Scheipers Zeugnis über Bernhard Poether
„Ich habe ihn bewundert“

Münster-Amelsbüren/Hiltrup -

Bernhard Poether ist in Hiltrup aufgewachsen. Hermann Scheipers hat später in Amelsbüren gelebt und gewirkt. Begegnet sind sich beide Priester im Konzentrationslager Dachau. Wie Scheipers sich daran erinnert hat, war Thema eines Vortrages, zu dem das Ökumenische Bildungswerk eingeladen hatte.

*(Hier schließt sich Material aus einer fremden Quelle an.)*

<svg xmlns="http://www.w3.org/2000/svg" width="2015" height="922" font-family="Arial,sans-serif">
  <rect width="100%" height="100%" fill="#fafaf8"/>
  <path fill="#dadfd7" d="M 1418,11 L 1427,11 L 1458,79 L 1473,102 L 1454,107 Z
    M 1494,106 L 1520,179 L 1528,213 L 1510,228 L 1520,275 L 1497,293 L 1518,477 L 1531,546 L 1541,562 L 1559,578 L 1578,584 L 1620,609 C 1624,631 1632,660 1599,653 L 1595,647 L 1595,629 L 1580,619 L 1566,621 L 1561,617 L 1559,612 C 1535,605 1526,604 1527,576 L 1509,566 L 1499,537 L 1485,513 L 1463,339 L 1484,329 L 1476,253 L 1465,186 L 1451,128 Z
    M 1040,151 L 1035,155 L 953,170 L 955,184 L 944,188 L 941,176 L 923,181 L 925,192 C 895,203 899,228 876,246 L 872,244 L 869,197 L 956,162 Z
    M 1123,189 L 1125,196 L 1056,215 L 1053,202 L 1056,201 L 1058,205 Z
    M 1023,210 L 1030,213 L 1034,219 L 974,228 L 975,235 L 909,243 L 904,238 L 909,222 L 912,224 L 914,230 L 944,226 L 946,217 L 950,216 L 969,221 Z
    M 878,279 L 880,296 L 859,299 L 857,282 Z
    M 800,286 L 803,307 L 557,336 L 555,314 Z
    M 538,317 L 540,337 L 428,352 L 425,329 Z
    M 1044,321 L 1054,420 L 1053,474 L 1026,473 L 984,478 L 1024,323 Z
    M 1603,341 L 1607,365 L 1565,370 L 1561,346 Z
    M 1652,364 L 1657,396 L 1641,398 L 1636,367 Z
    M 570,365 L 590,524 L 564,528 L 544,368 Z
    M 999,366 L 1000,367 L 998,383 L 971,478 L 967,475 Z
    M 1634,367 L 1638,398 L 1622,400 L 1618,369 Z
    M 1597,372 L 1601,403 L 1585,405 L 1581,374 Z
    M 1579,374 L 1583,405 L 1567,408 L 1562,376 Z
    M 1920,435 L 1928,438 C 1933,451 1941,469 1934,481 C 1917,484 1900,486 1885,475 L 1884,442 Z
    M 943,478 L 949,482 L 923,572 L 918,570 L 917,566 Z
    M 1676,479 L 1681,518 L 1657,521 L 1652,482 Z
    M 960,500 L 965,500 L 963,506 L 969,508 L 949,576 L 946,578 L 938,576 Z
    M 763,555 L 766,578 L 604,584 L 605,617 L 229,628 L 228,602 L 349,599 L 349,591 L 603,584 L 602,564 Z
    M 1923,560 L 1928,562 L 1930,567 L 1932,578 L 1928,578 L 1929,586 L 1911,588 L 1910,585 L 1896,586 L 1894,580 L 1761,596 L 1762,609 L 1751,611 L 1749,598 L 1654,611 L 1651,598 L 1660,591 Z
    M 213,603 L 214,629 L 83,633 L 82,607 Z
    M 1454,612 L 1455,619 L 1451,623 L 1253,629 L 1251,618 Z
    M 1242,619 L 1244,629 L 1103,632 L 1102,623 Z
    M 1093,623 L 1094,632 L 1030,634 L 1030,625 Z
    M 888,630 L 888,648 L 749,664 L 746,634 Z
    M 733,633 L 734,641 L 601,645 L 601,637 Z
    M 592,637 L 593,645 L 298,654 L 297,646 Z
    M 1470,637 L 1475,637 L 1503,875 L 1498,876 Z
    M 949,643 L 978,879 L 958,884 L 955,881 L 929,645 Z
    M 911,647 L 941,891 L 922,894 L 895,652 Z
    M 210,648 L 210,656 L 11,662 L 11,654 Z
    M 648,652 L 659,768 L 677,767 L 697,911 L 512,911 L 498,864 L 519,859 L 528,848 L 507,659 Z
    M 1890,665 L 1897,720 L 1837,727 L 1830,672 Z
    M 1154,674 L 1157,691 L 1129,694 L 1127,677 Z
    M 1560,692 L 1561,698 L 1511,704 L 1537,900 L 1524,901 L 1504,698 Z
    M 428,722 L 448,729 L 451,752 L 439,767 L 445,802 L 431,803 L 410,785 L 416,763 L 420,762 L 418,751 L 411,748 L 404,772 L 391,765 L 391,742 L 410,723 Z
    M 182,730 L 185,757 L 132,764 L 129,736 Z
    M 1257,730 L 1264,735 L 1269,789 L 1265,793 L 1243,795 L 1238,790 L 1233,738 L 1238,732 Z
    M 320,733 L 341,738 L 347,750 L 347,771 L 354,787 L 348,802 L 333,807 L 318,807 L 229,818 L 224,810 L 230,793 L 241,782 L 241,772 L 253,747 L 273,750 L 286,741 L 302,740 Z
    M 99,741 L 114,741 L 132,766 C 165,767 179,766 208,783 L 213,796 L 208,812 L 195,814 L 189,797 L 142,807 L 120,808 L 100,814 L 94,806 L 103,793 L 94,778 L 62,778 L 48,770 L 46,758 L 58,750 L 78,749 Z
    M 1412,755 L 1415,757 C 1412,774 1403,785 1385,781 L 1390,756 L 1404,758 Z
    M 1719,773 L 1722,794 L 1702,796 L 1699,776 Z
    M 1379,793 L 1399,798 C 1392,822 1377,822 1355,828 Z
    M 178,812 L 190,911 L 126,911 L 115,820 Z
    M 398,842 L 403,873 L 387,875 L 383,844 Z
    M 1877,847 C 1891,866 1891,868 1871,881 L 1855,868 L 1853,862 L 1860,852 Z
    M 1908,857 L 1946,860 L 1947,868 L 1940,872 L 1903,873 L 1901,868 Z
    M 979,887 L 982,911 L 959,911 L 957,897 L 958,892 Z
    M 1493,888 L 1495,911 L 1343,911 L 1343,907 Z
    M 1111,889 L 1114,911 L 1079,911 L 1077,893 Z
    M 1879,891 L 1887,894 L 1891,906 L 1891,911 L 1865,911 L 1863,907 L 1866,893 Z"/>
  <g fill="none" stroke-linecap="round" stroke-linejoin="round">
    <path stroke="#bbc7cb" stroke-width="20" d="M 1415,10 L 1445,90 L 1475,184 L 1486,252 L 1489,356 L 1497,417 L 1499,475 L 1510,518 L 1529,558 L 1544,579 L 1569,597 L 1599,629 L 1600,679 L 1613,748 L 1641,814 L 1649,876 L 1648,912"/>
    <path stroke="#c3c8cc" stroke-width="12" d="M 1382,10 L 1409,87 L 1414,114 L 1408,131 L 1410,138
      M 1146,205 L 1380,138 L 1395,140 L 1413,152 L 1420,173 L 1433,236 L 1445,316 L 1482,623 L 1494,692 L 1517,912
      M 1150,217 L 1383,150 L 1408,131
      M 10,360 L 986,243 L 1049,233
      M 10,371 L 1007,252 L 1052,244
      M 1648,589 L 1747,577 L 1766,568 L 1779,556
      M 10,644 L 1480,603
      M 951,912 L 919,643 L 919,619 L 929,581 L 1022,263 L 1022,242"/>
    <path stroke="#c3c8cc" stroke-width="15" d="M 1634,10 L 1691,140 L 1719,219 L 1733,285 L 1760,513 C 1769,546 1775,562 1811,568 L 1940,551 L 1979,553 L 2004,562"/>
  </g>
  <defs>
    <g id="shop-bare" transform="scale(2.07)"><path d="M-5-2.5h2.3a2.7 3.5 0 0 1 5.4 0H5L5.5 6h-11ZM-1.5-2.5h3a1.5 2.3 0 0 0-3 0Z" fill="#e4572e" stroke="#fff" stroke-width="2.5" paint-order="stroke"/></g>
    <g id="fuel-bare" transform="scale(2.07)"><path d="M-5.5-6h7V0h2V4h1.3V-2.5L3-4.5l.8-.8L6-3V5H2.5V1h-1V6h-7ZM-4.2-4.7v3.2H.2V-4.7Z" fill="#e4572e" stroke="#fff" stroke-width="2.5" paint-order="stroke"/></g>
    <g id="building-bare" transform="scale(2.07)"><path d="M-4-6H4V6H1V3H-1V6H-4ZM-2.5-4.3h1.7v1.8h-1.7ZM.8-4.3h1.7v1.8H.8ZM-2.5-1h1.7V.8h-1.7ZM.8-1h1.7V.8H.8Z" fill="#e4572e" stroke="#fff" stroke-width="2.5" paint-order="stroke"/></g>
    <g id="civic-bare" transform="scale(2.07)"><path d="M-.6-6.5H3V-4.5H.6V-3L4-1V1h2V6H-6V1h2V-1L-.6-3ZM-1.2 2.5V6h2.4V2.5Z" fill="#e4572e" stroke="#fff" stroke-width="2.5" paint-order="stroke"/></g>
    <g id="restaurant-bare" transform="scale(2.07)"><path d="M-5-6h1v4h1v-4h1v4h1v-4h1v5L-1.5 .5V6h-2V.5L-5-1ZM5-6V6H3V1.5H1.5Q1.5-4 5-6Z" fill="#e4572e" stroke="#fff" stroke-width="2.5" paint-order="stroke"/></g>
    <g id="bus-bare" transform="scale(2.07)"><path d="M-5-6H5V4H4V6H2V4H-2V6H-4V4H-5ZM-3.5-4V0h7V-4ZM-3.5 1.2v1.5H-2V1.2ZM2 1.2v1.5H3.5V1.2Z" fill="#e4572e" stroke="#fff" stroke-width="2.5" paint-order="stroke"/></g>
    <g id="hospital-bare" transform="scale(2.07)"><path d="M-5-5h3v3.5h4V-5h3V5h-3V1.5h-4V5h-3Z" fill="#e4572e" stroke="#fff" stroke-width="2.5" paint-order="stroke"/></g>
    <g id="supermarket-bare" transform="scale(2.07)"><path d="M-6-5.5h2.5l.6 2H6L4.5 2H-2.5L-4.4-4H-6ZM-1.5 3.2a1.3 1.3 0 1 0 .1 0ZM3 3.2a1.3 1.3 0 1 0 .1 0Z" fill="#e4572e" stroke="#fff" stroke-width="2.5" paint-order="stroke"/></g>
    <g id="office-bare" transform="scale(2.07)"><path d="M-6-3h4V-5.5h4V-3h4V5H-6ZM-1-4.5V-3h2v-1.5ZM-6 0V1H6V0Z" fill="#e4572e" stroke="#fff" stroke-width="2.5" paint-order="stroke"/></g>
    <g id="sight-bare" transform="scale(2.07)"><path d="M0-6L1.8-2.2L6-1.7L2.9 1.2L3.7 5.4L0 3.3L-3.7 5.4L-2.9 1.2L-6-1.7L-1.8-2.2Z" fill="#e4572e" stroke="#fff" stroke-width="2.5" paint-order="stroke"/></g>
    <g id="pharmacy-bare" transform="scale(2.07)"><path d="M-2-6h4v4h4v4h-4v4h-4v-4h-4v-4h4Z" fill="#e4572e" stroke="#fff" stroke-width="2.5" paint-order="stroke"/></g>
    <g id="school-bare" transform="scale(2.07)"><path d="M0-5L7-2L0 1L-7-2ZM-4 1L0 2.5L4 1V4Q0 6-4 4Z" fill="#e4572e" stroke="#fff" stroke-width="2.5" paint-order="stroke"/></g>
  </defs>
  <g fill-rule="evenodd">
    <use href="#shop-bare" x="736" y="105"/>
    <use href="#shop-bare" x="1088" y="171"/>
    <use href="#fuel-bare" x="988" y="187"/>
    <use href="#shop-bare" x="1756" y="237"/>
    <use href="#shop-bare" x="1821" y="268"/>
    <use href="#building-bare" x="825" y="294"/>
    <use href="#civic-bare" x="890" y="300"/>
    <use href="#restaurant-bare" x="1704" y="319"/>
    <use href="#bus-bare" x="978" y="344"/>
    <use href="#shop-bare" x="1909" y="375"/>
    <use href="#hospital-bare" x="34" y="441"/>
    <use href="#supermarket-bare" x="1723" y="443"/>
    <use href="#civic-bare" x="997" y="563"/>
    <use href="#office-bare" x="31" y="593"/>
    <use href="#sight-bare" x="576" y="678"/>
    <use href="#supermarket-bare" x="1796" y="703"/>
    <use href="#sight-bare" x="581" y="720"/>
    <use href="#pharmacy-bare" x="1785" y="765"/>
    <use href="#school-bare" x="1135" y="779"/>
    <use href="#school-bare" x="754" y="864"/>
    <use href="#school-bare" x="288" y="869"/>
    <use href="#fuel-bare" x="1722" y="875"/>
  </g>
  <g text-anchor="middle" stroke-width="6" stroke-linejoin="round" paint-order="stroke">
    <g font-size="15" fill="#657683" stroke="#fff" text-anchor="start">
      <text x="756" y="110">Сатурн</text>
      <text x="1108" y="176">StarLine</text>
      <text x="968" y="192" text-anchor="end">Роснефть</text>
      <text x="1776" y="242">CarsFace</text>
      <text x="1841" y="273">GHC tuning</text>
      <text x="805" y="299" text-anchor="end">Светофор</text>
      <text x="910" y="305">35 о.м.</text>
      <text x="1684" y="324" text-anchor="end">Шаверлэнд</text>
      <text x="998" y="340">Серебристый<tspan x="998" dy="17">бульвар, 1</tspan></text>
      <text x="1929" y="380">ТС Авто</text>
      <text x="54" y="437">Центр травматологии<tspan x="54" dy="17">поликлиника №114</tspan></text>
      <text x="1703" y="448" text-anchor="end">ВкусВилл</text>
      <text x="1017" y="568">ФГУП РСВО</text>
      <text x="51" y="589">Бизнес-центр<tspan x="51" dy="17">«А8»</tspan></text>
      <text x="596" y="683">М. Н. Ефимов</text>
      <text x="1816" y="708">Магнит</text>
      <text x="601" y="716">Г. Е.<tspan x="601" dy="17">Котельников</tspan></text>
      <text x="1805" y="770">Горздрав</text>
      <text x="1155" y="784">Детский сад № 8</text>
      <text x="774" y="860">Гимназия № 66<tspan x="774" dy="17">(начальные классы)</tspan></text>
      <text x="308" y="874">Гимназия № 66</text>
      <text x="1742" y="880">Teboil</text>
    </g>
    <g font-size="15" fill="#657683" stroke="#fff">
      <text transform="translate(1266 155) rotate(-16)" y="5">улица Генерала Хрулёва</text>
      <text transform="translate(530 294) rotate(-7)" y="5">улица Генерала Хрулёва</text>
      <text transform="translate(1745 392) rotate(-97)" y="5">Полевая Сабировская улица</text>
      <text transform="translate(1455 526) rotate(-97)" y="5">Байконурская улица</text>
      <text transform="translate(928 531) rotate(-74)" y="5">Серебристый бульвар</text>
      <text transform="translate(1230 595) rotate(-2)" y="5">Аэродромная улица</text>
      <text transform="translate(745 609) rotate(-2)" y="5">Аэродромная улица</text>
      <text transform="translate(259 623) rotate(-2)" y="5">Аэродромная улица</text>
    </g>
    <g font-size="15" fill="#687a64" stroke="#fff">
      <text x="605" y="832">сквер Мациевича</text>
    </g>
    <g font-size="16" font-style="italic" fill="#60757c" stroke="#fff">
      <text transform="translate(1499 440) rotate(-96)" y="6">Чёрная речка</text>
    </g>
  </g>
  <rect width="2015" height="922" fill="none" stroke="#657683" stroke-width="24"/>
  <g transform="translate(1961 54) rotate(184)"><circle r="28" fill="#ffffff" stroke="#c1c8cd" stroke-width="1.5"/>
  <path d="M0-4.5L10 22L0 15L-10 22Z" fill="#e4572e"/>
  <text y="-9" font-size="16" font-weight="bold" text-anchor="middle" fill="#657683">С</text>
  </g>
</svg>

Donnerstag, 29.10.2020, 21:44 Uhr
Weil die Urne derzeit in der St.-Sebastian-Kirche aufbewahrt wird, hatte das Ökumenische Bildungswerk Amelsbüren zu einem Vortragsabend über Bernhard Poether eingeladen.
Weil die Urne derzeit in der St.-Sebastian-Kirche aufbewahrt wird, hatte das Ökumenische Bildungswerk Amelsbüren zu einem Vortragsabend über Bernhard Poether eingeladen. Foto: gro

Als Hermann Scheipers vor gut vier Jahren im biblisch anmutenden Alter von 103 Jahren in Ochtrup starb, war er hoch angesehen. Scheipers galt als der letzte überlebende KZ-Priester aus Dachau. Er erzählte oft aus dieser Zeit, was in Amelsbüren durchaus bekannt ist. Denn Scheipers lebte von 1983 bis 1990 einige Zeit Jahre in Amelsbüren.

In Dachau hatte er den in Hiltrup aufgewachsenen Bernhard Poether kennengelernt, der am 5. August 1942 an Entkräftung und Unterernährung starb. Knapp ein Jahr lang lebten beide Priester im Block 26 gemeinsam auf der Stube drei und verloren sich dennoch zeitweise aus den Augen. Als im Frühjahr 1942 Zwangsarbeit auf der Plantage oder dem offenen Feld angesagt war, „da gab es keine Möglichkeit zum kurzen Gespräch. Wir wurden regelrecht gehetzt“, sagte Scheipers.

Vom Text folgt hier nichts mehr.